# Required work
Gather all lines with "Limit" from the records.

[Source data]
══════════
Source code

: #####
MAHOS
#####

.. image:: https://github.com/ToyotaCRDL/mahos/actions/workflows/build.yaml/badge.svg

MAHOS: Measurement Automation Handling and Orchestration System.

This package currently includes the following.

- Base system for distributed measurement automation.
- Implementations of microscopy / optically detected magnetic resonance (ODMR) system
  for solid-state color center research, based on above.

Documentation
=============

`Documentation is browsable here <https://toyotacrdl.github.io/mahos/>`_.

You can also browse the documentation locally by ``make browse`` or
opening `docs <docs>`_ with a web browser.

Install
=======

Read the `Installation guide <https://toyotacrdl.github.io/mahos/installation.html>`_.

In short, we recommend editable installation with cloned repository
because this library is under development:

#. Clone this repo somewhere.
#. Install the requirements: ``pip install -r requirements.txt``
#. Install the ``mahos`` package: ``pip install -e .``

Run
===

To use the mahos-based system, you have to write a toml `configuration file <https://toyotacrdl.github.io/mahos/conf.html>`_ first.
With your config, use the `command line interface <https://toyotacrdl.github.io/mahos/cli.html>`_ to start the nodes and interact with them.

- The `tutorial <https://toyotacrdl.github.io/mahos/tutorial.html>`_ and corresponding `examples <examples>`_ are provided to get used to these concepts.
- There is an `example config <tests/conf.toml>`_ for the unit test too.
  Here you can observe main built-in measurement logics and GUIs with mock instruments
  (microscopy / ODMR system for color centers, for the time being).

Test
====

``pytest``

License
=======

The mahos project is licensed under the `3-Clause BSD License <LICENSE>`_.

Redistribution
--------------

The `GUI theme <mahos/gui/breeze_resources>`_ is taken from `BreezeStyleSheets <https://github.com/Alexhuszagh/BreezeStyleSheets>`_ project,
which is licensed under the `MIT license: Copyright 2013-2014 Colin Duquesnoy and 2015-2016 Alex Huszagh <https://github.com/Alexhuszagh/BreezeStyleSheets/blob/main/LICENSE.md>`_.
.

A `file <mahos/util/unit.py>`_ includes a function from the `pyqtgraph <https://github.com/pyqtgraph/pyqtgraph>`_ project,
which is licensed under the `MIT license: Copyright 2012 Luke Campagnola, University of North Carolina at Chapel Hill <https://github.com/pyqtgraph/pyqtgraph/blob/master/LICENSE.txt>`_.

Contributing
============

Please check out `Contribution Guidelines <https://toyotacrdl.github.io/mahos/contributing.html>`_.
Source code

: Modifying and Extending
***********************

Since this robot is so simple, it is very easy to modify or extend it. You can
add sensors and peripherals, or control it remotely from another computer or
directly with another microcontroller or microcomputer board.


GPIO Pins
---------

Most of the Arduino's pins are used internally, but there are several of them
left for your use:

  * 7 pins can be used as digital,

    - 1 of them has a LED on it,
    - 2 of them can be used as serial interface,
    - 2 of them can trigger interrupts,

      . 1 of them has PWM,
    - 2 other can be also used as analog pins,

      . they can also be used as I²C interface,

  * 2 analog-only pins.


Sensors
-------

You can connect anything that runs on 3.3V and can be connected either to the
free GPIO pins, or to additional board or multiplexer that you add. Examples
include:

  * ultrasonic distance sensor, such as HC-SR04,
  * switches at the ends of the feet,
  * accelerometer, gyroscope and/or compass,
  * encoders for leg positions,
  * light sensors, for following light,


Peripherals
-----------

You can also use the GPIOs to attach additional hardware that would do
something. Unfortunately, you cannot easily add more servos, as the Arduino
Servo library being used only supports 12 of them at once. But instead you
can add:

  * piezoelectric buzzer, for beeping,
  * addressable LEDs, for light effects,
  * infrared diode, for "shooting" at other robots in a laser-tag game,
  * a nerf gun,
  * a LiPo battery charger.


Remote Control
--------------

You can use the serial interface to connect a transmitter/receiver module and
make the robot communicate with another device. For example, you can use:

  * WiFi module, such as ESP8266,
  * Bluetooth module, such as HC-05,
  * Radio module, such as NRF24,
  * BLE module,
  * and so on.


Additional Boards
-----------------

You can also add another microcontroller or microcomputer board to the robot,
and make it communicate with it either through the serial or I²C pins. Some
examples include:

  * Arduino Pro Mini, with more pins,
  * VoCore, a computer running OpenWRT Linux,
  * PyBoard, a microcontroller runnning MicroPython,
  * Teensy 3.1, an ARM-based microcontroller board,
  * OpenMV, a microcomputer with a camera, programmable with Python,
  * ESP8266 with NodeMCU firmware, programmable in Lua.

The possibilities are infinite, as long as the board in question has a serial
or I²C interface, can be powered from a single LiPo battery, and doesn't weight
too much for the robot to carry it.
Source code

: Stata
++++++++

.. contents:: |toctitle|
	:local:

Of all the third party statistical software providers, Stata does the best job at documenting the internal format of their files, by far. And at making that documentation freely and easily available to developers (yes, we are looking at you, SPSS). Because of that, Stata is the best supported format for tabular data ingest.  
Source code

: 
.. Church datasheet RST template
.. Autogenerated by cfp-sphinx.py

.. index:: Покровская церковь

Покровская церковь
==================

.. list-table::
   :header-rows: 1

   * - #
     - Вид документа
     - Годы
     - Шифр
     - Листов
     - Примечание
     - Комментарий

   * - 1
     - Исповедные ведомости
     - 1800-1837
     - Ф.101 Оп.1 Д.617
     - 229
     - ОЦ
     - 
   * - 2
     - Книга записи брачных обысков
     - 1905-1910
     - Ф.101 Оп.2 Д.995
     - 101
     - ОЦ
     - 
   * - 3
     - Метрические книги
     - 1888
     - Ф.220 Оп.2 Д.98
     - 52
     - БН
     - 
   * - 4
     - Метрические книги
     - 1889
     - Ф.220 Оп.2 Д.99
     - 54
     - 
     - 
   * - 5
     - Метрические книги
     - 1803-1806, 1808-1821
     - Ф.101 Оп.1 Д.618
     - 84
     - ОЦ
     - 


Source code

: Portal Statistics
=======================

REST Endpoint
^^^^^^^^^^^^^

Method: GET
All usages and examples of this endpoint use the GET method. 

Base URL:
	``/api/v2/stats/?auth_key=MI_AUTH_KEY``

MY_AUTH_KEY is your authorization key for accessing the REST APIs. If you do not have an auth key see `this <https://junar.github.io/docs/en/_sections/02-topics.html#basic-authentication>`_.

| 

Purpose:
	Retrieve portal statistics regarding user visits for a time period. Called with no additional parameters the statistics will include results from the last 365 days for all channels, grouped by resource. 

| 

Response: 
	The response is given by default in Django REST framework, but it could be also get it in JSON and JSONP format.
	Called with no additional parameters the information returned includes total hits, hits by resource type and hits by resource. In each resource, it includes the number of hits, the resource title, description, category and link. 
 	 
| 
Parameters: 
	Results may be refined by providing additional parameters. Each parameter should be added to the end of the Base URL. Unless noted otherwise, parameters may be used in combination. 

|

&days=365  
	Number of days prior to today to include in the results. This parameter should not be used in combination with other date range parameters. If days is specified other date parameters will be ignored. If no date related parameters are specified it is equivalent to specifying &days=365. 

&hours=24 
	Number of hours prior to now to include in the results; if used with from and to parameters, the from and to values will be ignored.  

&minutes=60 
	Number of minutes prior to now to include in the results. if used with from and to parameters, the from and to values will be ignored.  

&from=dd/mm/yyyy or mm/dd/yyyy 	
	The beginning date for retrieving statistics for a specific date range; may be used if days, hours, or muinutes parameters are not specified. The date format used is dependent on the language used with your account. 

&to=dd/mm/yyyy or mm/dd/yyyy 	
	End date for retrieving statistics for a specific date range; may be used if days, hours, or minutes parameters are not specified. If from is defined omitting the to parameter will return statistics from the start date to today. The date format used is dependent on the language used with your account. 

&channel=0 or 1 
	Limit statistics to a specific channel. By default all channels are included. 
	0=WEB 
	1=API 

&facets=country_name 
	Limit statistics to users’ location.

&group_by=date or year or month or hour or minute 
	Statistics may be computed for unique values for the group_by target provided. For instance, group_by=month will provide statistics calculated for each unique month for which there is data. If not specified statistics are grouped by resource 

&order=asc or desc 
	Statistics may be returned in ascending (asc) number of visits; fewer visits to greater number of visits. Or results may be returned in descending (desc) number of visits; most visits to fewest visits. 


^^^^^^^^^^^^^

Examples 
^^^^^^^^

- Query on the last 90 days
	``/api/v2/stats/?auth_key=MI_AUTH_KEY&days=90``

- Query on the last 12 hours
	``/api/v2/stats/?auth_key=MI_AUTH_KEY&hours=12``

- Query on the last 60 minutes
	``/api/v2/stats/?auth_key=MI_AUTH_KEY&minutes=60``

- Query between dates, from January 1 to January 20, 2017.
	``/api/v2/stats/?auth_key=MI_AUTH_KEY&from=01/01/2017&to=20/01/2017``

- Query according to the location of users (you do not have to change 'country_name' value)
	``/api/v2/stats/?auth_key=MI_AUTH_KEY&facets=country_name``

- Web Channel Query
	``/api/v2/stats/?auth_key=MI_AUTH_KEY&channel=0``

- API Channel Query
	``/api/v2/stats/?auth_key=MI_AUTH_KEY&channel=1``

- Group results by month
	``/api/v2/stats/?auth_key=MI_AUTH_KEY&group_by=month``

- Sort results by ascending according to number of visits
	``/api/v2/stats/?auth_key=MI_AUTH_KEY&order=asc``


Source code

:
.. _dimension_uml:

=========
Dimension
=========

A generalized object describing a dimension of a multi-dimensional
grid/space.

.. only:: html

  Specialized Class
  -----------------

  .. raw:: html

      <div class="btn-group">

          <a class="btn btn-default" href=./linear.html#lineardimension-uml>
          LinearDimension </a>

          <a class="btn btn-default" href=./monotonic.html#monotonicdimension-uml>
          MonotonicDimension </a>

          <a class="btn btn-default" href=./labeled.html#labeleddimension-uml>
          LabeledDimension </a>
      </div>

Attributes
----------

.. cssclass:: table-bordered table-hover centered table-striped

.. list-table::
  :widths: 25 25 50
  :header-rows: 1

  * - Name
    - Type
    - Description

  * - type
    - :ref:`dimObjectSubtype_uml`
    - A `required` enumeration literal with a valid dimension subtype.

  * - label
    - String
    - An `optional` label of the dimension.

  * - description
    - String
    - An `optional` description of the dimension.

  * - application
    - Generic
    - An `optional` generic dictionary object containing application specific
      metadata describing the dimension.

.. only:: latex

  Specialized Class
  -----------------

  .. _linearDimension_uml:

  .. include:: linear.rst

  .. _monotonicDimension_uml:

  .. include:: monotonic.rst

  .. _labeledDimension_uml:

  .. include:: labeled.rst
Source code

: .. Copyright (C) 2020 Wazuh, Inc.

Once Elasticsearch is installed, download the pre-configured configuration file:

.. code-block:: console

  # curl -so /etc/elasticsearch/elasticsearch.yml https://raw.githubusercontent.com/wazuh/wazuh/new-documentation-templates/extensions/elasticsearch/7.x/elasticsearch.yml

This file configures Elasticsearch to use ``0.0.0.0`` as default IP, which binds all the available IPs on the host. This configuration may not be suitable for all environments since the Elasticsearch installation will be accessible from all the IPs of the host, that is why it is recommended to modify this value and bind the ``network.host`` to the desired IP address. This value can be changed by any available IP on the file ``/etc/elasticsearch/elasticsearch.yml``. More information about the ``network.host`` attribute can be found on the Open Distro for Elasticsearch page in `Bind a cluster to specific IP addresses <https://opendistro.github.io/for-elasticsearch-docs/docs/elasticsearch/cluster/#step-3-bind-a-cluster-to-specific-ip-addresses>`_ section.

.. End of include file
══════════
# Answer to this problem
	Limit statistics to a specific channel. By default all channels are included. 
	Limit statistics to users’ location.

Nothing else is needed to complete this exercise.